If your practitioner is prescribing a medication or a supplement for a condition that could be avoided with a lifestyle modification, the practitioner is focusing on symptoms not disease. If your practitioner tells you “you will have to be on this medication for the rest of your life” you should ask for clear clarification. This is not to say that “health” means not taking any medications or supplements. Some diseases such as genetic conditions, surgeries, viral infections, hormonal problems, cancer and many might be incurable or they might have to be constantly managed with medications. In other words, some medications have to be taken forever, because we might not have cures for certain diseases. For all the other disease processes, we should focus on correcting the problem, rather than the elimination of symptoms in order to prevent an acute illness from becoming chronic or even worse, incurable.

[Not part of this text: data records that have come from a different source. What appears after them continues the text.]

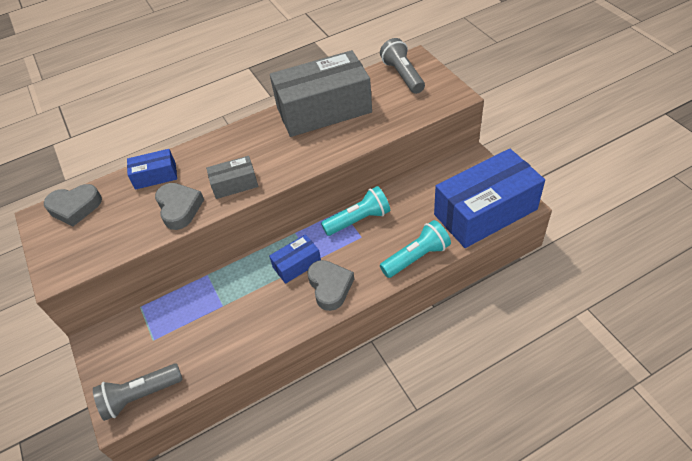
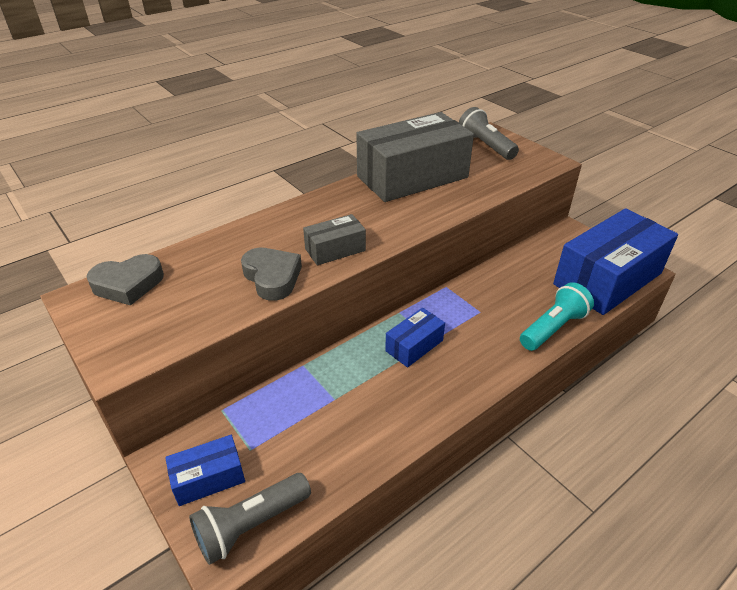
camera: 15 degrees left, 10 degrees down
(155, 176) = (229, 246): blue box -> blue box (208, 478)
(330, 287) = (464, 366): grey heart -> none
(358, 220) = (470, 295): turquoise flashlight -> none

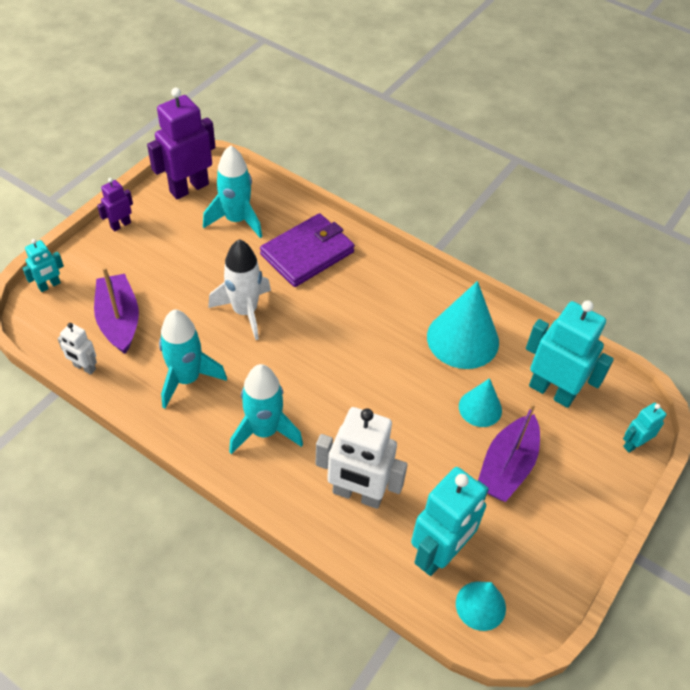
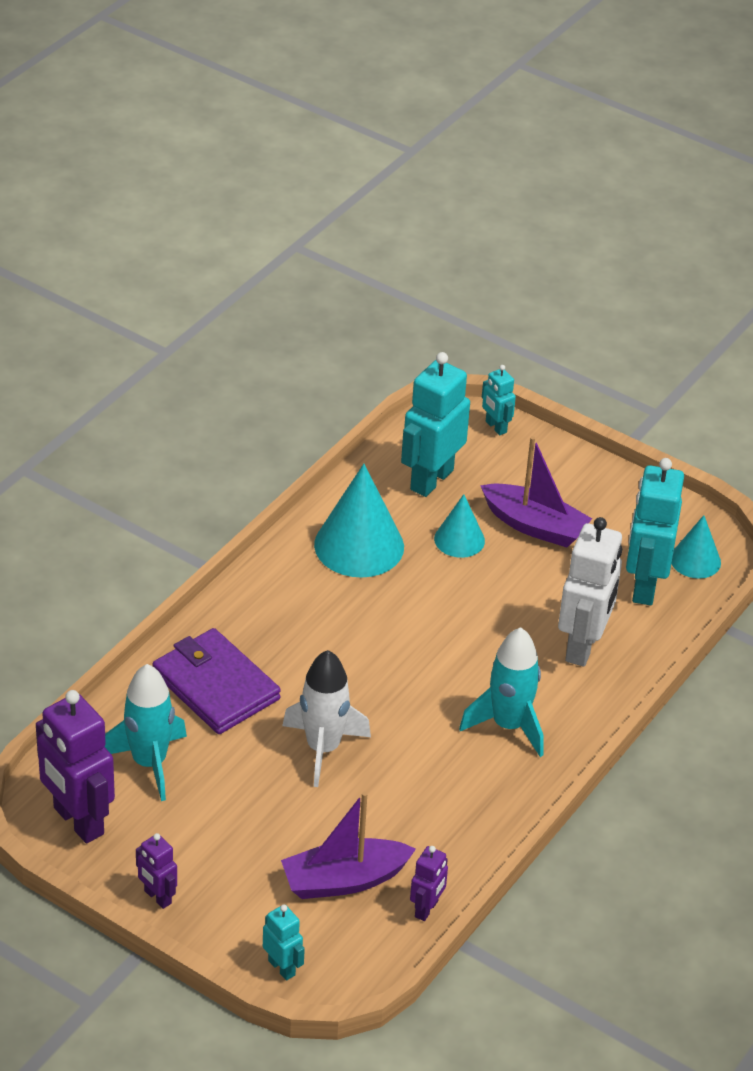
camera: 90 degrees left, 10 degrees down
(84, 367) = (426, 909): white robot -> purple robot
(187, 379) = (437, 802): turquoise rocket -> none
(439, 553) = (644, 586): turquoise robot -> turquoise robot turned 120 degrees counterclockwise

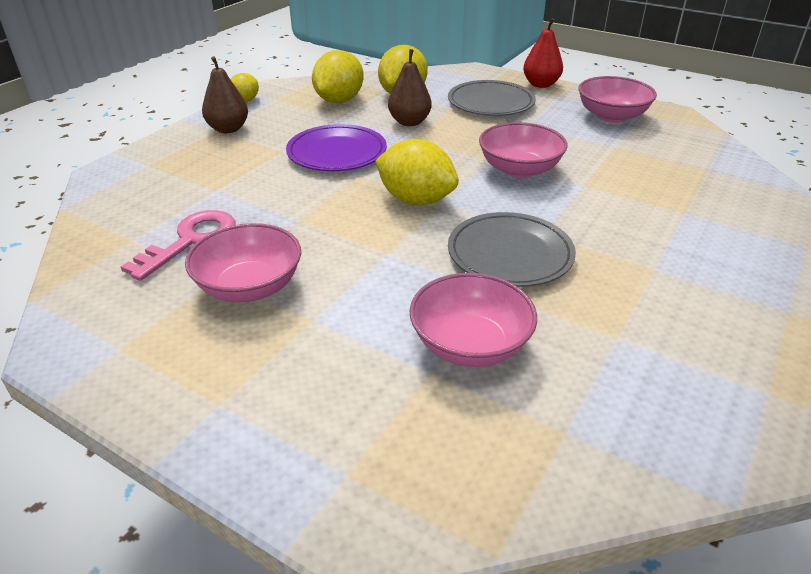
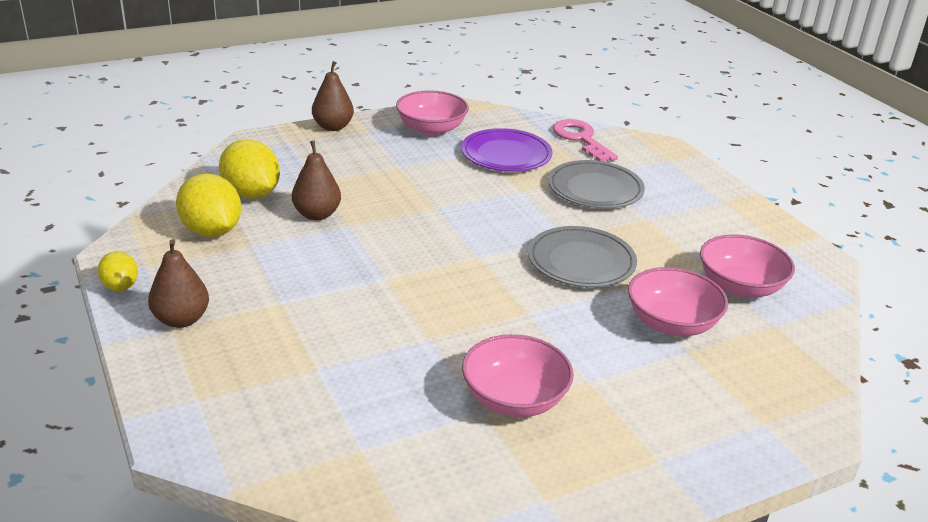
camera: 60 degrees left, 5 degrees down
(190, 241) = (403, 412): pink key -> pink key (581, 139)
(337, 153) = (327, 274): purple plate -> purple plate (506, 155)
(416, 200) = (462, 268): yellow lemon -> none
(491, 103) = (334, 163): grey plate -> grey plate (595, 189)
(519, 169) = (467, 204): pink bowl -> pink bowl (740, 287)
(541, 84) = (333, 127): red pear -> brown pear

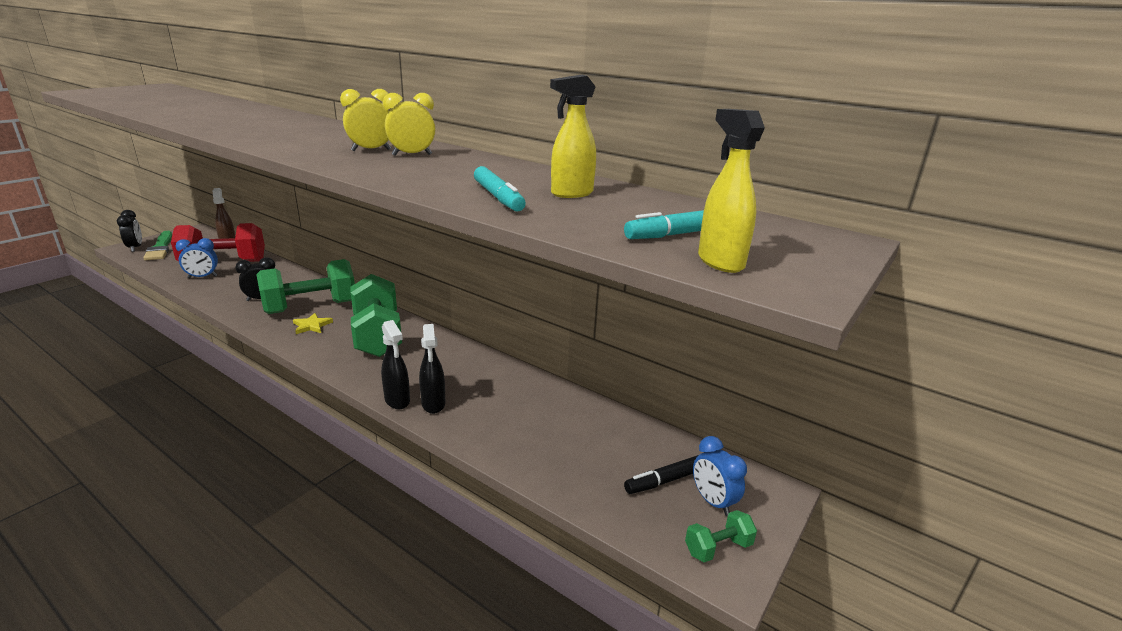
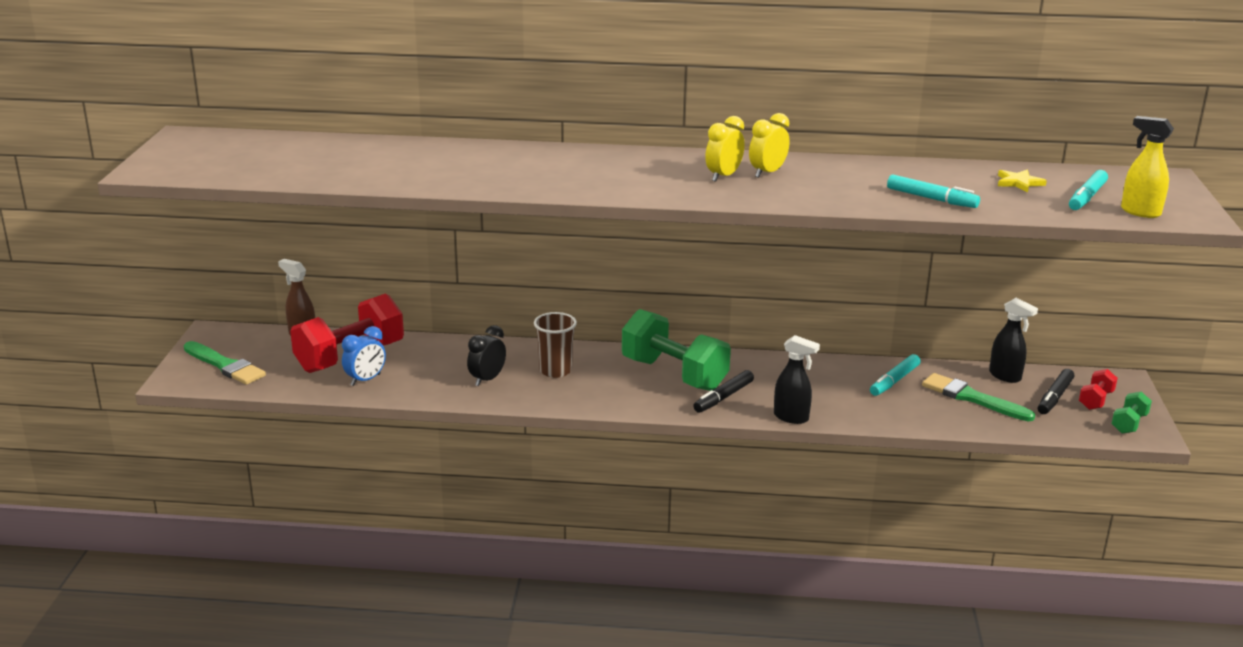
camera: 30 degrees left, 0 degrees up
(135, 248) = (191, 375): black clock -> none
(311, 307) = (555, 371): green dumbbell -> brown cup
(312, 325) = (594, 386): yellow star -> yellow star (1019, 183)
(378, 365) = (723, 397): none -> black marker
(433, 404) = (823, 410): black spray bottle -> black spray bottle (1005, 376)
(534, 402) = (894, 381): none -> turquoise marker
(571, 194) = (963, 182): yellow spray bottle -> none
(581, 446) = (972, 398): none -> green brush
(713, 501) = (1096, 400): blue clock -> red dumbbell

In summary, find a practitioner that has clear goals to health, that has ideas on how to measure true health outside of the numbers on your lab report. Look for a practitioner that is practicing with a focus on preventative medicine, well within their scope of practice. Your practitioner should keep up with research and most importantly change the approach to disease as the evidence changes. Your practitioner should focus on removing obstacles to health, not just symptom suppression. And finally, your practitioner should be your ally, not your boss. They should show compassion and they should be open minded. It might take you some time to find a good practitioner, but once you find your practitioner, you will have an indispensable ally in your journey to health.
There are many reasons this article could be helpful to you or your friends; maybe you feel that there is room for improvement in your health, maybe you have an acute condition that needs to be checked or maybe you were diagnosed with a chronic disease. In any case, you should never settle for cookie-cutter healthcare. You should empower yourself to find a practitioner that will work with you to bring true cure.